Across Trials for Clinical Data
The clinical data job supports loading associations between the facts and the Across Trials tree.
For the across trials data to be loaded, an extra file is needed (henceforth "the across trials file"). The path to this file must be provided through the
XTRIAL_FILE parameter. This can either be provided through in the command line with the
-d parameter or it can be included in the
The across trials file shall be a tab-delimited file with two columns. The first row will be ignored. The first column ("study prefix column") shall contain prefixes to concepts in the study (without the top node), while the second column ("across trials prefix column") shall contain prefixes to the concepts in Across Trials tree (as in database, without the
\Across Trials prefix. Both column's values should end and start with
\. If any value in either of the columns does not end or start with
\, it will be implicitly added.
For each study concept: the longest matching prefix specified in the study prefix column will be searched.
- If no prefix matches, there will be no across trials mapping to that specific concept.
- If there is one:
- it will be stripped from the study concept, leaving only the part after the matched prefix (could be an empty string).
- The result will then be appended to the corresponding value of the across trials prefix column.
- An across trials concept with this value (ignoring the initial
\Across Trials\part) will be searched for.
- If it is not found, a warning will be logged and no mapping will be applied to the this study concept.
- If it is found, then the type if checked.
- If there is a type mismatch between the study concept and the across trials concept, an error will be logged (but the job will not be aborted) and no mapping will be used.
- If the types match, the study concept in question will be mapped to the found across trials concept.
(this information presented in this section is subject to change without notice)

════════════════════

#### EXERCISE INSTRUCTIONS:
(1) According to the page on Across Trials clinical data, in what cases does a study concept end up with no across trials mapping? Answer in one to three sentences.
(2) Resume the Across Trials clinical data page, writing on from its last line.
The records aren't needed for any of this work.

Page-level text extractions:
════════════════════

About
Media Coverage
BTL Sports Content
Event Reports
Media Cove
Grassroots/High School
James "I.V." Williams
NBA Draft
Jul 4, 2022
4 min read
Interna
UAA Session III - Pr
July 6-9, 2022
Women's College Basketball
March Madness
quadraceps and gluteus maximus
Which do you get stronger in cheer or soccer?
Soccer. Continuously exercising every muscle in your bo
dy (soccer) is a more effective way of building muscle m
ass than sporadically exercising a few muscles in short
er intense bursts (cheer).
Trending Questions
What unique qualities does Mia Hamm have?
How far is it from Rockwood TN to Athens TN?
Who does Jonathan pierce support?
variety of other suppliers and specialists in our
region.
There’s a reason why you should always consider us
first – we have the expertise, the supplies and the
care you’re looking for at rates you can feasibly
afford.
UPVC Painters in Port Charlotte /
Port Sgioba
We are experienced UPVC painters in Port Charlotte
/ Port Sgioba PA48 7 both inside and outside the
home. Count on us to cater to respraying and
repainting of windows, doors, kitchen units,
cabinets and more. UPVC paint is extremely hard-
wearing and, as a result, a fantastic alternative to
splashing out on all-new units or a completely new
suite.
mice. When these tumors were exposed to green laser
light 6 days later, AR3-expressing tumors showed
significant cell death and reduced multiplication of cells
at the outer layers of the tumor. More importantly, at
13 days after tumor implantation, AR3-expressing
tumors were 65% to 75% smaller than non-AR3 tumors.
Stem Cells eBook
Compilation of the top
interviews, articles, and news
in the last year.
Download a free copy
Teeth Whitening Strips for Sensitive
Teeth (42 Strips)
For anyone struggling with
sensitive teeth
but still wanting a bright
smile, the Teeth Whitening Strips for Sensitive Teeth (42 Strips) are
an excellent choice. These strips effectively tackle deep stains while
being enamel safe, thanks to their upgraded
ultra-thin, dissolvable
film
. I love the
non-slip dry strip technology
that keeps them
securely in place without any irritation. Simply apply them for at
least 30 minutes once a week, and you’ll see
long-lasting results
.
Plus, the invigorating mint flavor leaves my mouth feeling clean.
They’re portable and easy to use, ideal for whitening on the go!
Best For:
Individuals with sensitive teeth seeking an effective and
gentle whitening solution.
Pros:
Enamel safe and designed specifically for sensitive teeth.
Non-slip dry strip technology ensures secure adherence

════════════════════

#### RESPONSES PER TASK:
(1) A study concept gets no mapping if no prefix in the study prefix column matches it, or if no across trials concept exists at the path built from the stripped remainder and the corresponding across trials prefix, in which case a warning is logged. It also gets none if that concept is found but its type doesn't match the study concept's type, which logs an error without aborting the job.

(2)
It is only possible to determine the full set of study concepts and their types once the full data has been read, and therefore it's only possible to determine all the across trials nodes used then. But on the other hand, when each fact is inserted, its across trials mapping must already be known (lest we go through an expensive update step later). This means that we must either load the across trials nodes on demand, or we must preload a superset of the across trials nodes we're going to need. We chose the latter option because it minimizes latency.
In retrospective, it would have been better to implement two passes on the data, one to fully determine the metadata properties (patient data, concepts, and so on), and another to actually insert the data. But under the current one-pass, the implementation for across trial follows these lines:
- Read the across trials file at the same time as the other mapping files. Store the information in memory. This will be an
allowStartIfCompletestep (has to be executed on restarts).
- Determine the set of across trial prefixes that are not prefixes of other prefixes and load all the across trials concepts below these prefixes. A more memory friendly strategy would be to join the data in the across trials file with that in the column mapping file and load a smaller set of across trials nodes from the data; but even there the minimal set would not be determinable (at this point we don't know the needed children for categorical concepts and we don't even know which concepts are categorical).
- All the required information is now in memory.